The Pentagon also must consider supply chain issues and software for the Autonomic Logistics Information System (ALIS) as the fleet size grows, he said.

“Those problems might grow linearly as the fleet size grows [or] we might get a non-linear effect where they compound,” Roper said. “Those are the things we'll need to think through.”

In a perfect world, Lockheed Martin would like to negotiate a multiyear sustainment contract for the F-35, but executives admit the construct would be hard to sell on Capitol Hill.

“Multiyear contracts that are performance based can be very successful because they invite industry to make the upfront investment so that they can recoup their investment in terms of profit at a predictable period without worrying about the variability and the vacillations of the budgeting cycle,” Roper said. “The theory is sound, it's just the practice that has to be reviewed.”

Roper worries about F-35 software the most because it is not only needed to sustain the system but also is integral for modernization.

“Agile software development is so critical on our programs and I think it's not going to be a ‘nice to have' for the F-35, it's going to be an absolute ‘must have,'” he said.

Under Roper's direction the Air Force launched Mad Hatter, a software coding project tackling ALIS that has delivered initial applications to the flightline at Nellis AFB in Nevada.

“I'm really pleased that new [F-35 Joint Program Office] leadership under [Lt.
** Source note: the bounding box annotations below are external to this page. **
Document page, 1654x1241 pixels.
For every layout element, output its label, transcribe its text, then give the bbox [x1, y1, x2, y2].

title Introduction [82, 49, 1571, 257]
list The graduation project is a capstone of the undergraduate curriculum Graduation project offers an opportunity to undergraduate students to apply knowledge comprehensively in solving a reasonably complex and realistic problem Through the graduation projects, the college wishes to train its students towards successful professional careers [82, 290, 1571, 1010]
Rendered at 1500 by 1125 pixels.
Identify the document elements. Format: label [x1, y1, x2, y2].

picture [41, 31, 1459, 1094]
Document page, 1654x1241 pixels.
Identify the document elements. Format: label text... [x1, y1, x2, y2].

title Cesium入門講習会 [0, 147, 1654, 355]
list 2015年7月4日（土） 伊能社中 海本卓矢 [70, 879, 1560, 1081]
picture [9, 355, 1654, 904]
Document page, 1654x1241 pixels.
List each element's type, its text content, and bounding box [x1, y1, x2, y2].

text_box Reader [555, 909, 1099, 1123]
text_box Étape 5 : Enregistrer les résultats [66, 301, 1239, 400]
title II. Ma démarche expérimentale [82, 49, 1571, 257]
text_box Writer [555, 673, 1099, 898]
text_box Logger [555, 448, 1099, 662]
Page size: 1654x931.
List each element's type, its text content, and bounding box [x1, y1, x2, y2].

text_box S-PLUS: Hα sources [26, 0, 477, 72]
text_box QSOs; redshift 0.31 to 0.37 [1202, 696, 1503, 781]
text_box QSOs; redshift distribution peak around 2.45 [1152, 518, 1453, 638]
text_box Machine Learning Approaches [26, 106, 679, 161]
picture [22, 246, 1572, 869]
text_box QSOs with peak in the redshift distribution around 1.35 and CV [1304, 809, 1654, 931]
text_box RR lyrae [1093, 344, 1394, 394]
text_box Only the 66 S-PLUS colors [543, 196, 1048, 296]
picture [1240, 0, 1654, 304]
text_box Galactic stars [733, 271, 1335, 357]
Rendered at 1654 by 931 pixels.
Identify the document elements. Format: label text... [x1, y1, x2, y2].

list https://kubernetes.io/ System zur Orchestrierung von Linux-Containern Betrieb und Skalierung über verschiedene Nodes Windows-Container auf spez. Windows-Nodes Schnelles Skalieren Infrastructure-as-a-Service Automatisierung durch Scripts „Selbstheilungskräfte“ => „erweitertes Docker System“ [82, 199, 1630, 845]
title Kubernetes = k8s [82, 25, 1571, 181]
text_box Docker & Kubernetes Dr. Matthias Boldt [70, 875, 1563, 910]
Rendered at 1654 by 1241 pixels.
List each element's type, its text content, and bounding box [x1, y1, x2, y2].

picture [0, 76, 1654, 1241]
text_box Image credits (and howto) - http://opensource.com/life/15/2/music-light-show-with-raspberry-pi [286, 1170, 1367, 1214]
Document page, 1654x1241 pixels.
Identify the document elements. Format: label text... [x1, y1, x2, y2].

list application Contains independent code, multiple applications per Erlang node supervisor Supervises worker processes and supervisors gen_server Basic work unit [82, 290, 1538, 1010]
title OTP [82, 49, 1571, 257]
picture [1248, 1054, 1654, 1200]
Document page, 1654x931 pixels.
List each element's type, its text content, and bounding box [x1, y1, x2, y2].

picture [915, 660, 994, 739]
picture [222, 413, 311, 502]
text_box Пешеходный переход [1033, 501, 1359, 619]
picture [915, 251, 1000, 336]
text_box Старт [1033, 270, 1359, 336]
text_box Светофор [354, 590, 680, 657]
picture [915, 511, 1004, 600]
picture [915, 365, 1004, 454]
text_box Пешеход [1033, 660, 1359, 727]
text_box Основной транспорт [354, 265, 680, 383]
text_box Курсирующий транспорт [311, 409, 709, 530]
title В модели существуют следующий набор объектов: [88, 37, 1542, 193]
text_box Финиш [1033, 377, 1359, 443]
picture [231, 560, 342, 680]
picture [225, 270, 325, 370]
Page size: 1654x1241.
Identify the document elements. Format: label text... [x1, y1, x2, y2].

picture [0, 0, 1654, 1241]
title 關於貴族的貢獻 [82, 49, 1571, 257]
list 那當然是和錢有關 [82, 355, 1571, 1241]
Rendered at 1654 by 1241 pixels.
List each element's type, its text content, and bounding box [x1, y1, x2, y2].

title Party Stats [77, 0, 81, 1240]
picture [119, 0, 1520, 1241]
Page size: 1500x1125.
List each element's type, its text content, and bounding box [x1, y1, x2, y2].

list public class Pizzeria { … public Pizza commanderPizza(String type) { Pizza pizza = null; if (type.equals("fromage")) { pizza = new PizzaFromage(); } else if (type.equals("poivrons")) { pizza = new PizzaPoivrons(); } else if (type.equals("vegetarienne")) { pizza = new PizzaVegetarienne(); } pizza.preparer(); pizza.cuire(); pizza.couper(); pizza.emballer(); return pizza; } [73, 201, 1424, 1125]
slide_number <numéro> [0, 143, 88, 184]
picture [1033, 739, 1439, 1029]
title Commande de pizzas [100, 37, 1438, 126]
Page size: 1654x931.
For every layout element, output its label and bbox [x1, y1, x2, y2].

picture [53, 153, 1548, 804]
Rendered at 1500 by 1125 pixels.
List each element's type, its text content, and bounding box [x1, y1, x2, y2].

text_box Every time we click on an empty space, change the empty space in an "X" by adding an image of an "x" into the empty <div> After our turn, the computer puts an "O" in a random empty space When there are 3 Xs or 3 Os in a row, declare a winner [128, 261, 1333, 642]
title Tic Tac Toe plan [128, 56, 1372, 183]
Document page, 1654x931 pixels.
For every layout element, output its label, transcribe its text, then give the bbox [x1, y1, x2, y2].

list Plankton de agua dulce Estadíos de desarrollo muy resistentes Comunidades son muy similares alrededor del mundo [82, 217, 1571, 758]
Gen.] Eric Fick have viewed that as a very favorable direction for all of F-35 software that goes forward,” Roper said. “We're making the results available to them—not just the results in the field, but the process that produced them.”

Lockheed Martin has pledged to migrate ALIS to the cloud by 2020 and Roper agrees this is paramount for the future of the program because the enterprise must use cloud-based development tools. This is the way the commercial industry is heading and it provides security benefits, he added.

“I've directed numerous programs in the Air Force to move to our cloud-based DevSecOps stack, which is called Cloud One. F-16, F-22, B-21, [Ground Based Strategic Deterrent]—these are programs that need to write a lot of cloud quickly and securely,” Roper said. “Cloud-based development, if done correctly ... you can write secure code really quickly and get it accredited quickly, which we also want.”